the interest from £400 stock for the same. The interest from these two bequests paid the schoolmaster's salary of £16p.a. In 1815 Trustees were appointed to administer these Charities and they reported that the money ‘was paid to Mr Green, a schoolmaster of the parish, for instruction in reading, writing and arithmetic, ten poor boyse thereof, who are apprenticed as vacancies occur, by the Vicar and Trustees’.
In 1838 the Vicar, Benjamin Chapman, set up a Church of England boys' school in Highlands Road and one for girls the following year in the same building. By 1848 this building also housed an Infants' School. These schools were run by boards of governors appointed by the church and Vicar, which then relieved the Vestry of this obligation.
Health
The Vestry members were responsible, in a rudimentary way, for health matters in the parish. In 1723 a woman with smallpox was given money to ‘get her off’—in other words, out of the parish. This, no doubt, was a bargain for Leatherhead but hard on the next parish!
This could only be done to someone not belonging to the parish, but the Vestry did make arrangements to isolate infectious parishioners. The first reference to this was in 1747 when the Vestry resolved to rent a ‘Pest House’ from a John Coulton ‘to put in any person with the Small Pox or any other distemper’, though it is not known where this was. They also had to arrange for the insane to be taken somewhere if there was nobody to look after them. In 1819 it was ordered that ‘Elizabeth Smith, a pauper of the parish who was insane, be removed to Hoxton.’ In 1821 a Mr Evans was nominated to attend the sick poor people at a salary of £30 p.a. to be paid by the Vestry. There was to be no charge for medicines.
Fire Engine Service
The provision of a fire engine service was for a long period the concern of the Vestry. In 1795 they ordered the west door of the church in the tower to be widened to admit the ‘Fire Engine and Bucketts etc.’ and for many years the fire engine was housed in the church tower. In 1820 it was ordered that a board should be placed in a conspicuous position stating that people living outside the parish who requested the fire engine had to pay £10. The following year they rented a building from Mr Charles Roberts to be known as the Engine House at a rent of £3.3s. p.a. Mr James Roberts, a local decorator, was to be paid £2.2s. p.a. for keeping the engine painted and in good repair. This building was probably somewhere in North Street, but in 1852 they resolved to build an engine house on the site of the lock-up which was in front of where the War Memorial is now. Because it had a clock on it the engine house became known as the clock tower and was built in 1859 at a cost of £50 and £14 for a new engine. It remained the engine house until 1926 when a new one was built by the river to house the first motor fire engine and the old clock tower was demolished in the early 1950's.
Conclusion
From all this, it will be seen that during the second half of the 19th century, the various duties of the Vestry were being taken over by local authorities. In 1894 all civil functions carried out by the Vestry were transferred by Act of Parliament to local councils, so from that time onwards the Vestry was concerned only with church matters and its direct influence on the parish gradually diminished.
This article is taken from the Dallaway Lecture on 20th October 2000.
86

● ● ● ● ●

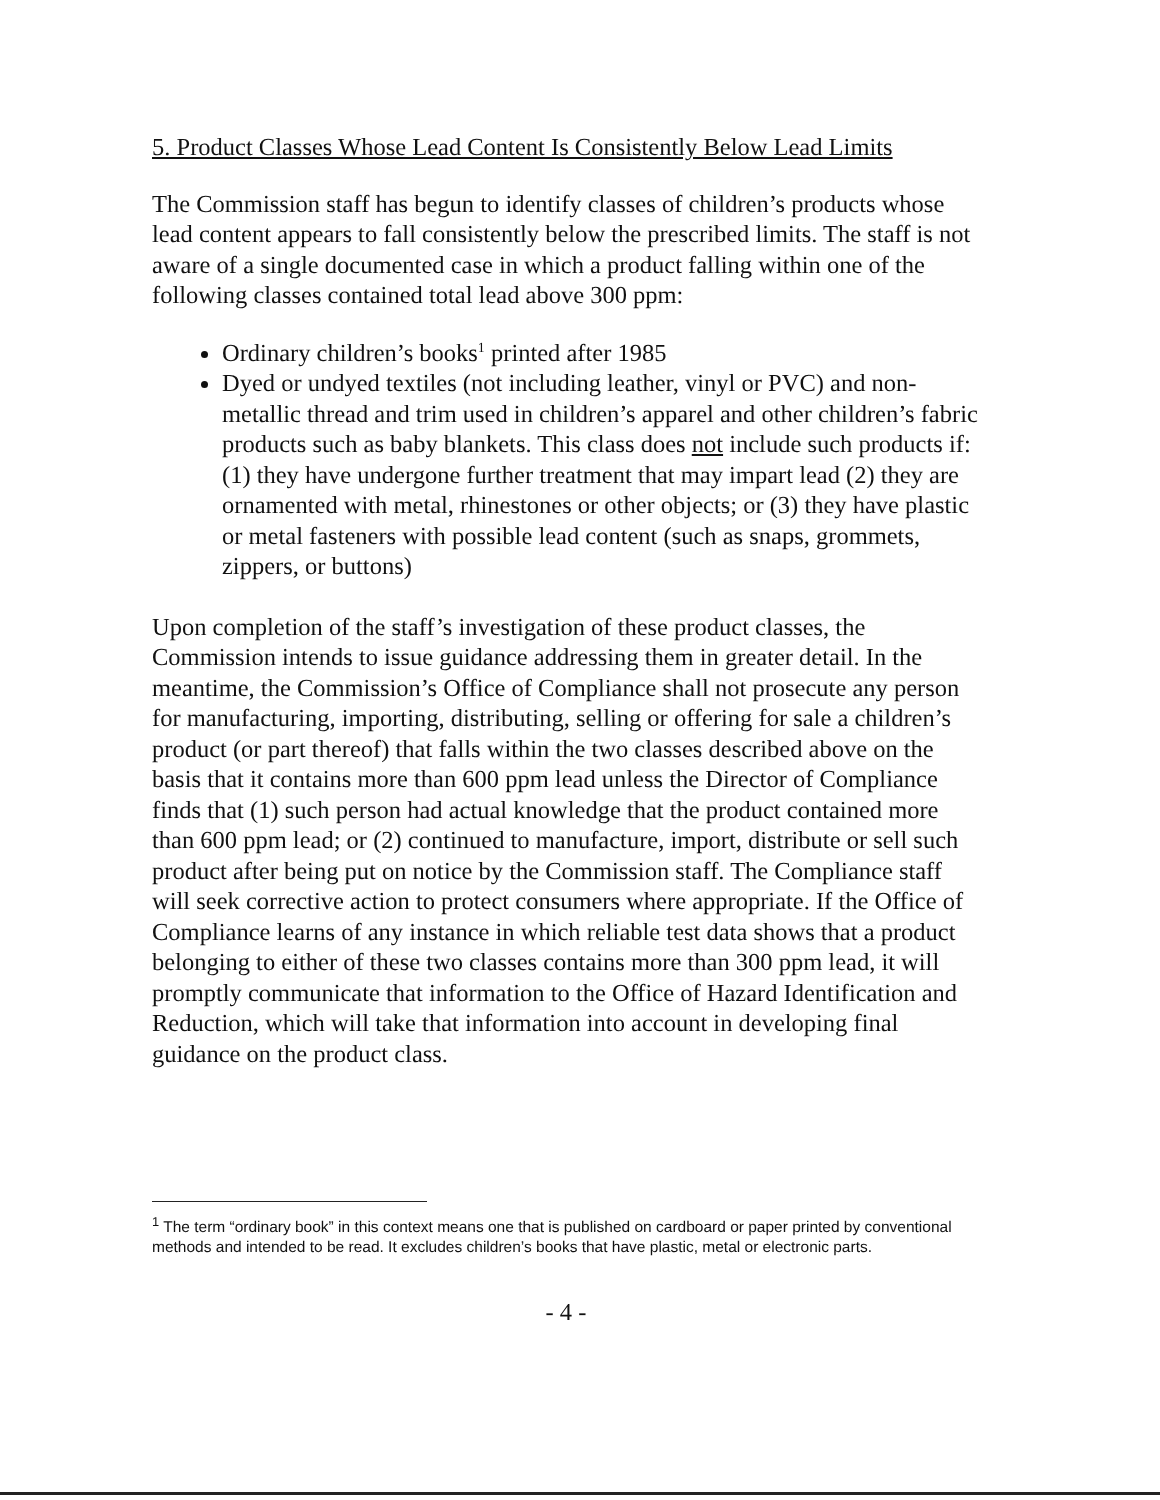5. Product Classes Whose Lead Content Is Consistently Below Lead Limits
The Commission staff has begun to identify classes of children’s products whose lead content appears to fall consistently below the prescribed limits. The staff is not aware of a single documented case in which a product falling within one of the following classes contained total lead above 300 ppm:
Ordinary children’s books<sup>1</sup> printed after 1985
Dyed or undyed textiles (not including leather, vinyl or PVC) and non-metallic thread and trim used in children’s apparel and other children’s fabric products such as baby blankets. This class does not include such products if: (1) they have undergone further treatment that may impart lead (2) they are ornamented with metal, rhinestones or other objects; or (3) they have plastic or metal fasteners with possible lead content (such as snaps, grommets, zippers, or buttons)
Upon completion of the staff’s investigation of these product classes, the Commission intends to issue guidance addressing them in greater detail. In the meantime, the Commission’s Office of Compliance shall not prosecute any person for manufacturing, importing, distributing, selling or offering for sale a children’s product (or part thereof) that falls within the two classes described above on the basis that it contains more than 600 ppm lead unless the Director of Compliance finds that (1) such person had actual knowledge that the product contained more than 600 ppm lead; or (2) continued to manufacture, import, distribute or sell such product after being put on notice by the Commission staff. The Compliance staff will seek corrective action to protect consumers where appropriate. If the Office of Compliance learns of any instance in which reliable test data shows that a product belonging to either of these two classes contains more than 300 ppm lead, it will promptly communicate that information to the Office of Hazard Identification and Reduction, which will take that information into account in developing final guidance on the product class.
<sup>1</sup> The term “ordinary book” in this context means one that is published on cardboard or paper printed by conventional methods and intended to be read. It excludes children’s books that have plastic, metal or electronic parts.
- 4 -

● ● ● ● ●

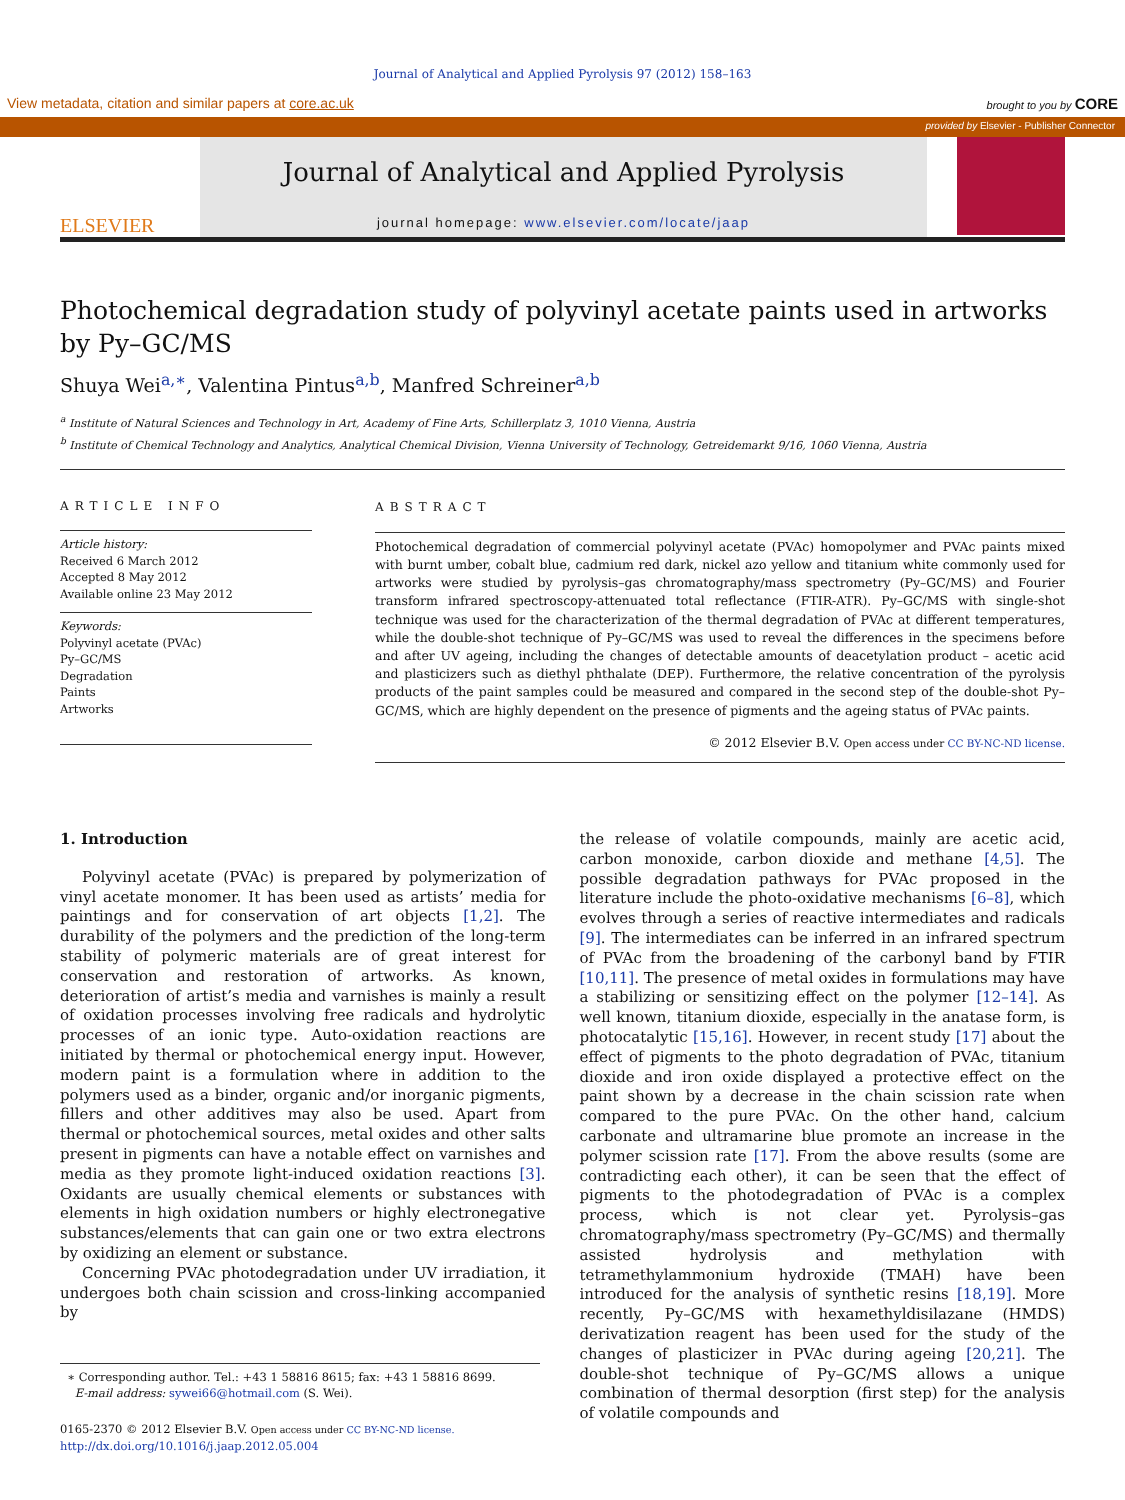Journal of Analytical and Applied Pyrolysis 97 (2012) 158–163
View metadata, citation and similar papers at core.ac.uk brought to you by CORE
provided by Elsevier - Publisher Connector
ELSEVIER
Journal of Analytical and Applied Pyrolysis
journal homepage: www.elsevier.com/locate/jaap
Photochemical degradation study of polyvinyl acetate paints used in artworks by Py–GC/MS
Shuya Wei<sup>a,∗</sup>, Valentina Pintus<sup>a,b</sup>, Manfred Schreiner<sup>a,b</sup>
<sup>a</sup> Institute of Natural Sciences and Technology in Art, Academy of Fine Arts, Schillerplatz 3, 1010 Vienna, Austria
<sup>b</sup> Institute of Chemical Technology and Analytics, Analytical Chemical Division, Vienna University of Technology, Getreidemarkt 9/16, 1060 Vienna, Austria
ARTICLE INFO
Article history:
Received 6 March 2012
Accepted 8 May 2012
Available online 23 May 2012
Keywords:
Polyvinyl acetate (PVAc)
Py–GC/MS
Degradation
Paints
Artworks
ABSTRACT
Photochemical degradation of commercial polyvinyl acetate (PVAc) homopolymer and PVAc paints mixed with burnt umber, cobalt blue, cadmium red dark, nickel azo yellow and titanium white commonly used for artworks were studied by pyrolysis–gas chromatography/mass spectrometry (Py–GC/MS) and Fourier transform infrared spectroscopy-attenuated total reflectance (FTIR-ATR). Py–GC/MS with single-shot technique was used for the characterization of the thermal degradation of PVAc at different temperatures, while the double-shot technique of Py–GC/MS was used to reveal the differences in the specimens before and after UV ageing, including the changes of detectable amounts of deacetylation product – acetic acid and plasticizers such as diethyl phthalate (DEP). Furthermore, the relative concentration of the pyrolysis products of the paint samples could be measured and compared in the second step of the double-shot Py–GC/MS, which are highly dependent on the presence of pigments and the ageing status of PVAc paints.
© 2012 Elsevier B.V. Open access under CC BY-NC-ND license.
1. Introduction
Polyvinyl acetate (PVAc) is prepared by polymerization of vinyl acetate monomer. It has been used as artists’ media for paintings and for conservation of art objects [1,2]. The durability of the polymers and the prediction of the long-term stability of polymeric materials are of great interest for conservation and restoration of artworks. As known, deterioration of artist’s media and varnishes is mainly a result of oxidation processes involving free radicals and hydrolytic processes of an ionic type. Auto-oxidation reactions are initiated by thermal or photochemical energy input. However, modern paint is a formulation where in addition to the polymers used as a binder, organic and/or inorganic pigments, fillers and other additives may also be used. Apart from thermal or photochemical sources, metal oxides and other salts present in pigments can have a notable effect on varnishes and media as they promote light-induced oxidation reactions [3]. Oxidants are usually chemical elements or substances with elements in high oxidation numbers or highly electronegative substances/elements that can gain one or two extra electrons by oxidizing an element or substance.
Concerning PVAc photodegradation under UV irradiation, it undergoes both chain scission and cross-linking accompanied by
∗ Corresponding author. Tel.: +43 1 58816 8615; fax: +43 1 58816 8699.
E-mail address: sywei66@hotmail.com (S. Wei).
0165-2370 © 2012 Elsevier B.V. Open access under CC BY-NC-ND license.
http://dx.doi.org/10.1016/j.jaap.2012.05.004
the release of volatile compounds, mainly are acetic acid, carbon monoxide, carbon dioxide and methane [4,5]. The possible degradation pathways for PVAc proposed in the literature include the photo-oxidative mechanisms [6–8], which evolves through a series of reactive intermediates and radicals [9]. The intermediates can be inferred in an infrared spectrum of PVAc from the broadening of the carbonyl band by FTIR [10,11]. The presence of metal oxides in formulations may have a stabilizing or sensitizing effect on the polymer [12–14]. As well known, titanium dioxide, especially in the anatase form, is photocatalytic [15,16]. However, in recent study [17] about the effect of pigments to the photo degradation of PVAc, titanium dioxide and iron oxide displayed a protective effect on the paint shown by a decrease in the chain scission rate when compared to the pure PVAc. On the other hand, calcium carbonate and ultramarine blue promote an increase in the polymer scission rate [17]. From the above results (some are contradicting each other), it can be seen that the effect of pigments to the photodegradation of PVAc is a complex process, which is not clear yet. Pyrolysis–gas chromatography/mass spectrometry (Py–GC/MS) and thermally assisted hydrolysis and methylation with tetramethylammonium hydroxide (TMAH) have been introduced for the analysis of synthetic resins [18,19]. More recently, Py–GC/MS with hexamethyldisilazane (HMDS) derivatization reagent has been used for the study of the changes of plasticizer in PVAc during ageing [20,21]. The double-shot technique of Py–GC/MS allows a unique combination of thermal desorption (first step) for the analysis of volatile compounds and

● ● ● ● ●

Using the records above, gather all lines where the string "printed" is present.

Ordinary children’s books<sup>1</sup> printed after 1985
<sup>1</sup> The term “ordinary book” in this context means one that is published on cardboard or paper printed by conventional methods and intended to be read. It excludes children’s books that have plastic, metal or electronic parts.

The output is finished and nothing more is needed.